What this exercise asks:
1. Answer these questions about the Hitman 2 review, one per line:
(a) Who is the review intended for?
(b) What kind of game does the review call Hitman 2?
(c) Which two secret organizations does the game follow?
2. Rewrite the Hitman 2 review from "Hitman 2 is" to "take on Providence.", renaming "Providence" as "Halcyon".

Excerpt:
▬▬▬▬▬▬▬▬▬▬

Please note: this review is for people who have played the first game.
A lot of games get slack for being “more of the same.” But what if “more of the same” can be a good thing? What if the thing the first game built was so strong, all you want in the second game is more of that? That is where Hitman 2 comes into play. Other than a few gameplay additions, this game essentially offers more of the same experience from the first game. Hell, you can even get the maps from the first game in the second one. But where people would criticize the game for being the same as the first, I praise it for staying true to what makes the reboot series so great. This is Hitman 2, and what if more of the same can be good?
Hitman 2 is a third-person stealth game that has you plopped into an environment with some targets to kill, and it’s off to the races. The game follows two secret organizations, the ICA and Providence, as they work together to hunt down a shadow client. Once you actually find the shadow client however, you soon join him and take on Providence.

▬▬▬▬▬▬▬▬▬▬

Supplied data:
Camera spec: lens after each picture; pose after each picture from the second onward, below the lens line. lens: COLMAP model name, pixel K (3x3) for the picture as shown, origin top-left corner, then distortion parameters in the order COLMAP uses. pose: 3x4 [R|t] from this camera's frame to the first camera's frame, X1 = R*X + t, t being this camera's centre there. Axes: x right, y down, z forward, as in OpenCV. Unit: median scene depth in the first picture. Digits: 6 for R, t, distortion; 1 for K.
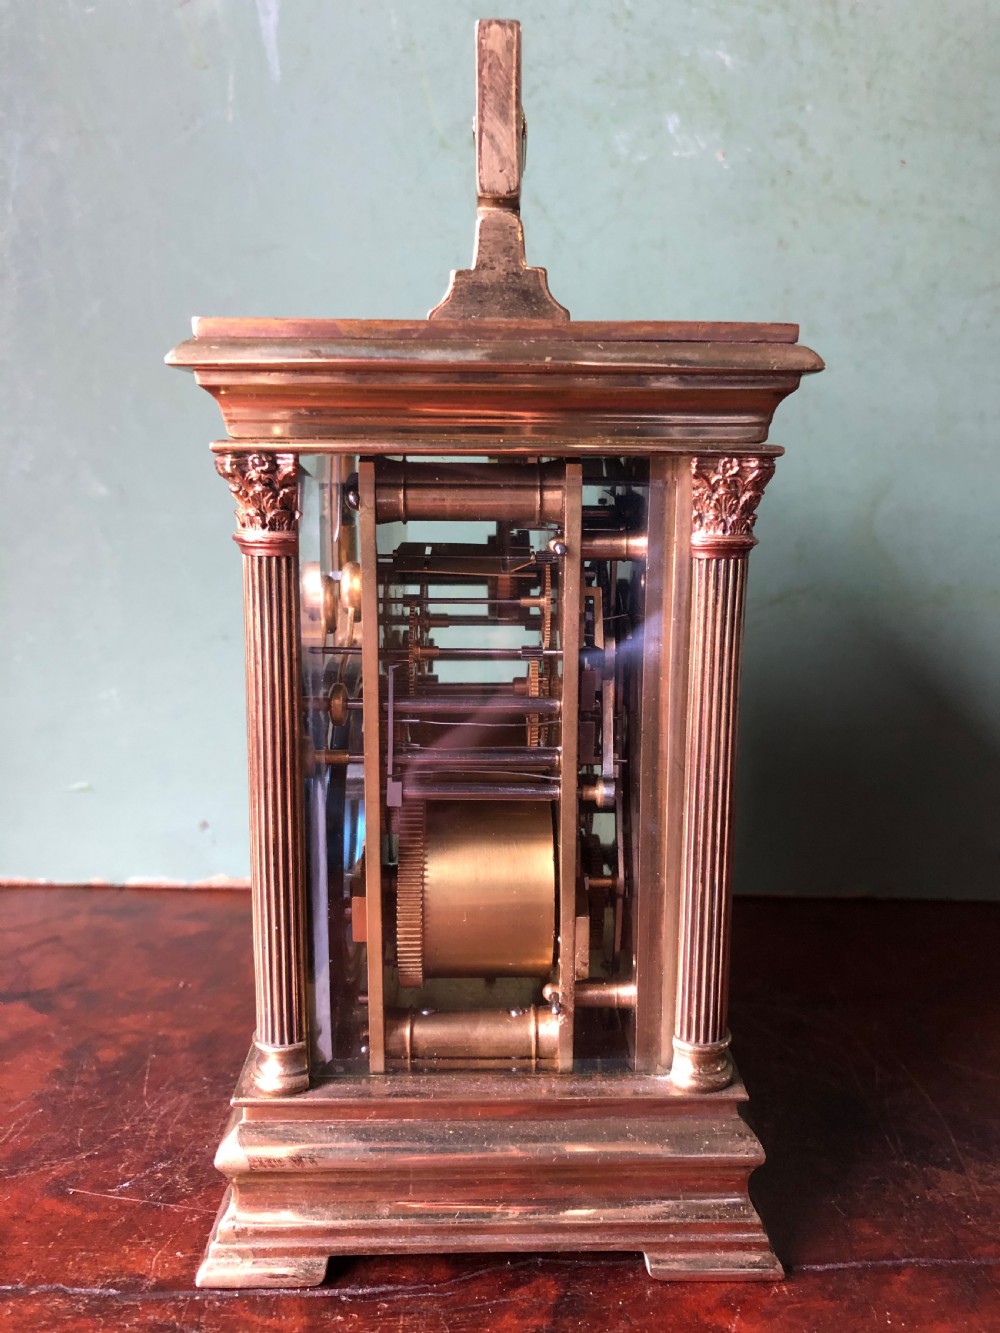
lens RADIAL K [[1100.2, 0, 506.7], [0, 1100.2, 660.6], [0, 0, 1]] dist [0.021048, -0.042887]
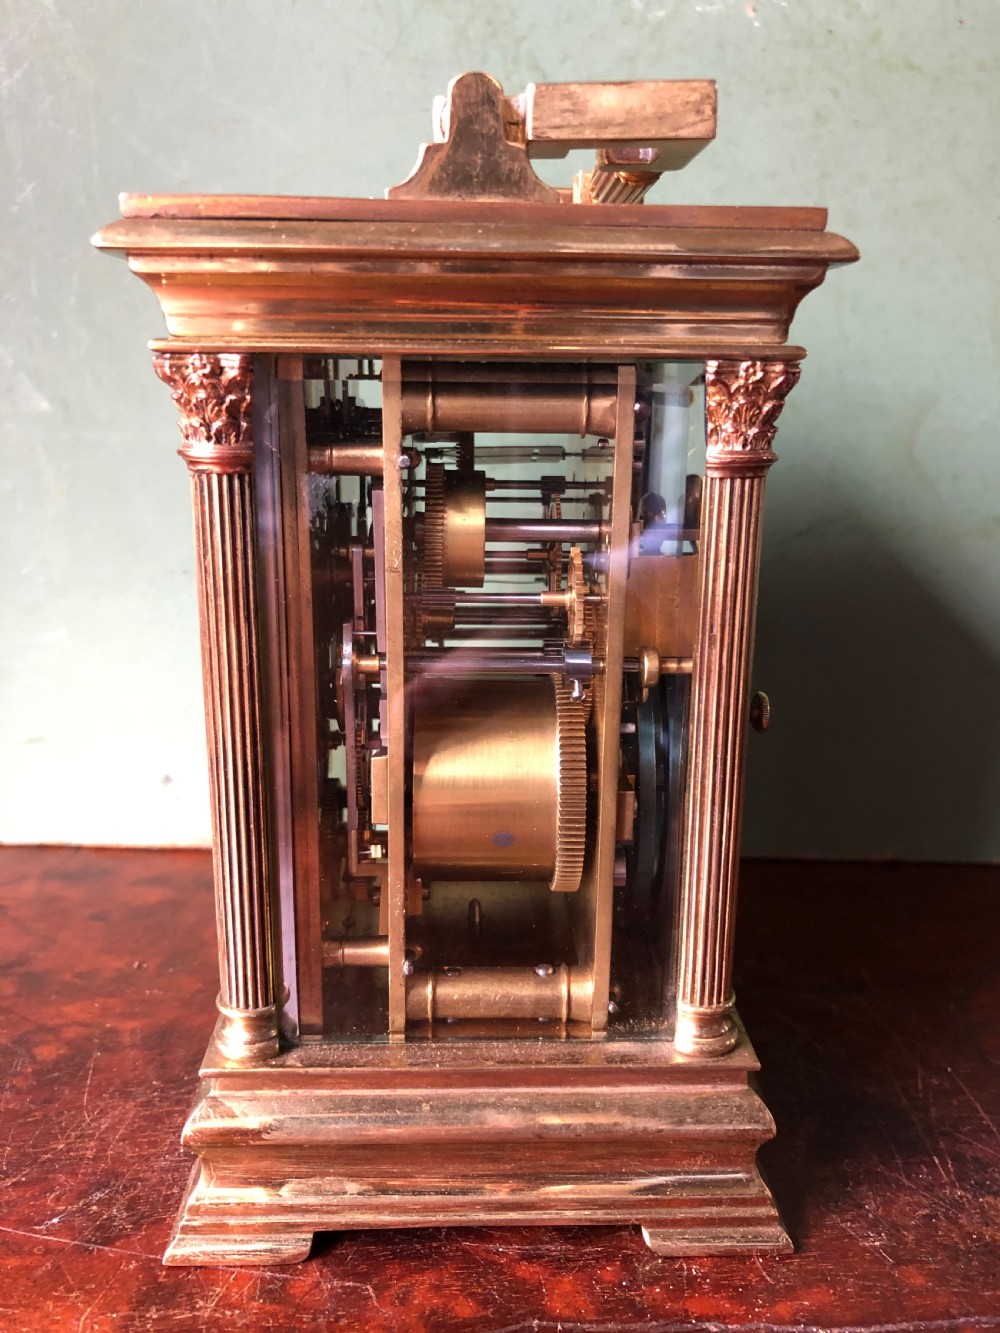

▬▬▬▬▬▬▬▬▬▬

Answer list:
1.
(a) People who have played the first game.
(b) A third-person stealth game.
(c) The ICA and Providence.

2.
Hitman 2 is a third-person stealth game that has you plopped into an environment with some targets to kill, and it’s off to the races. The game follows two secret organizations, the ICA and Halcyon, as they work together to hunt down a shadow client. Once you actually find the shadow client however, you soon join him and take on Halcyon.